El antitaurismo es un circo de demagogia en el que las palabras grandilocuentes sustituyen a los hechos. Nos hablan de crueldad, de ética, de un mundo ‘más humano’, pero sus propuestas no resisten el menor escrutinio. ¿Qué ofrecen al toro bravo? Nada.
Sin la tauromaquia, esta raza única, criada con esmero para la lidia, desaparecería. No hay santuarios, no hay campos infinitos en los que pasten felices los toros que dicen querer salvar. Su plan es una utopía hueca que ignora la biología, la economía y la cultura.
Mientras los antitaurinos se desgastan en performances y hashtags, los ganaderos, toreros y aficionados sostienen un mundo que, con todos sus matices, preserva una tradición milenaria y un ecosistema único. La tauromaquia no es solo espectáculo; es un pilar cultural que genera empleos, conserva paisajes y mantiene viva una raza que, sin la plaza, no tendría razón de existir.
Los críticos, en cambio, no traen soluciones. Solo gritan, señalan con el dedo mientras el toro bravo, su supuesto protegido, queda en el limbo.
No es casualidad que, en todo este tiempo, los antitaurinos no hayan presentado un solo proyecto concreto.

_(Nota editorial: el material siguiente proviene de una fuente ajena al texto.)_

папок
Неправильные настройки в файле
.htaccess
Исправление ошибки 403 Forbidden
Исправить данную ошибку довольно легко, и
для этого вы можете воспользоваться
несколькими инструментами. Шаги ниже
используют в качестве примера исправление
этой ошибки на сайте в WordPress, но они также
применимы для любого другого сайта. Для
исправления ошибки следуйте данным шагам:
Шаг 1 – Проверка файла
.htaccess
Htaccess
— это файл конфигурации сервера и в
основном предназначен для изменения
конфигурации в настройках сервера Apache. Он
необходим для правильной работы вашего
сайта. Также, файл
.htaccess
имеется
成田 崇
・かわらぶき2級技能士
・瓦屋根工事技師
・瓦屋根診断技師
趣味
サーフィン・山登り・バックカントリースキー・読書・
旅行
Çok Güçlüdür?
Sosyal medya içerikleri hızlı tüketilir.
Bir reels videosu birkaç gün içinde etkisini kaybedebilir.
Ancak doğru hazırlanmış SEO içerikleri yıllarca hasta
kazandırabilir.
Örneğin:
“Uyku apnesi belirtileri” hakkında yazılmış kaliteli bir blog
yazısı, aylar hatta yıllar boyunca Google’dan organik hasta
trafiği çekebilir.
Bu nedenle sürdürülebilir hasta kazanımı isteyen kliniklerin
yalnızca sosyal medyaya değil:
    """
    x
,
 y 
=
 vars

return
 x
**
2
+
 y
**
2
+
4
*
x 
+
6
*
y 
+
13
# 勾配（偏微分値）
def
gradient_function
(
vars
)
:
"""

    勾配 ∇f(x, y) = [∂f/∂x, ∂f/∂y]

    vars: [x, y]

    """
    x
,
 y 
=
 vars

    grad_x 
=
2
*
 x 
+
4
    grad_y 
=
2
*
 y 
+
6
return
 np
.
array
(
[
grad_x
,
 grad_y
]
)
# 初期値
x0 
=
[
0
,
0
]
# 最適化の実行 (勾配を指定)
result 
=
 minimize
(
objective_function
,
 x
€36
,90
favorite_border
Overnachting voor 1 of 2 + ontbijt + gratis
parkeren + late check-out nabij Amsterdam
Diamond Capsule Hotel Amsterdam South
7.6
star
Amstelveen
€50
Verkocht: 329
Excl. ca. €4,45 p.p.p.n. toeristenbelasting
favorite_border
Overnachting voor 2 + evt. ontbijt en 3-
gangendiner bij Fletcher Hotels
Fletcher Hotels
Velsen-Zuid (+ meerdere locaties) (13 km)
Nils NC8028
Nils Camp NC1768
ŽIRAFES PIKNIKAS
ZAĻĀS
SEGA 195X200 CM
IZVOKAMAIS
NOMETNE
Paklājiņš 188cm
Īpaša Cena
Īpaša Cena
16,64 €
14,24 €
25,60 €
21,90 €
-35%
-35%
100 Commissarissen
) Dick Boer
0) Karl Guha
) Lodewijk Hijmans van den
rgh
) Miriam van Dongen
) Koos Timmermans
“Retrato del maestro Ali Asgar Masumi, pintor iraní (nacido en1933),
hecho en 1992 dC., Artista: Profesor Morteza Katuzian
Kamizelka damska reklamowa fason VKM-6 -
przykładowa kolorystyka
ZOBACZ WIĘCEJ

Sus campañas se nutren de la emoción fácil, de imágenes manipuladas y frases de efecto, pero carecen de sustancia. ¿Cuánto cuesta mantener a un toro bravo toda su vida? ¿Quién pagará por esos “santuarios” de los que tanto hablan? Silencio. Su activismo es de postureo, de likes y retuits, pero en la arena de la realidad, no han movido un solo grano.
La tauromaquia, en cambio, es tangible. Cada festejo es una lección de valor, de arte, de conexión con nuestra historia. No es perfecta, claro, pero es honesta en su crudeza. Frente a ella, el antitaurino se refugia en la hipocresía: condena la lidia mientras ignora la ganadería intensiva o el abandono de otros animales.
Si tanto les duele el toro, ¿por qué no luchan por los millones de reses que mueren en mataderos sin gloria ni respeto? Porque no se trata de salvar animales, sino de imponer una moral de salón.
Diez años de ruido y el marcador sigue en cero. Ni un toro salvado, ni un proyecto viable, ni una idea que trascienda el eslogan. La próxima vez que escuchen a un antitaurino pontificar, pregúntenle: ¿dónde están los toros que has salvado? La respuesta será el silencio, porque, en este debate, las palabras se las lleva el viento, pero los hechos pesan como un toro de lidia.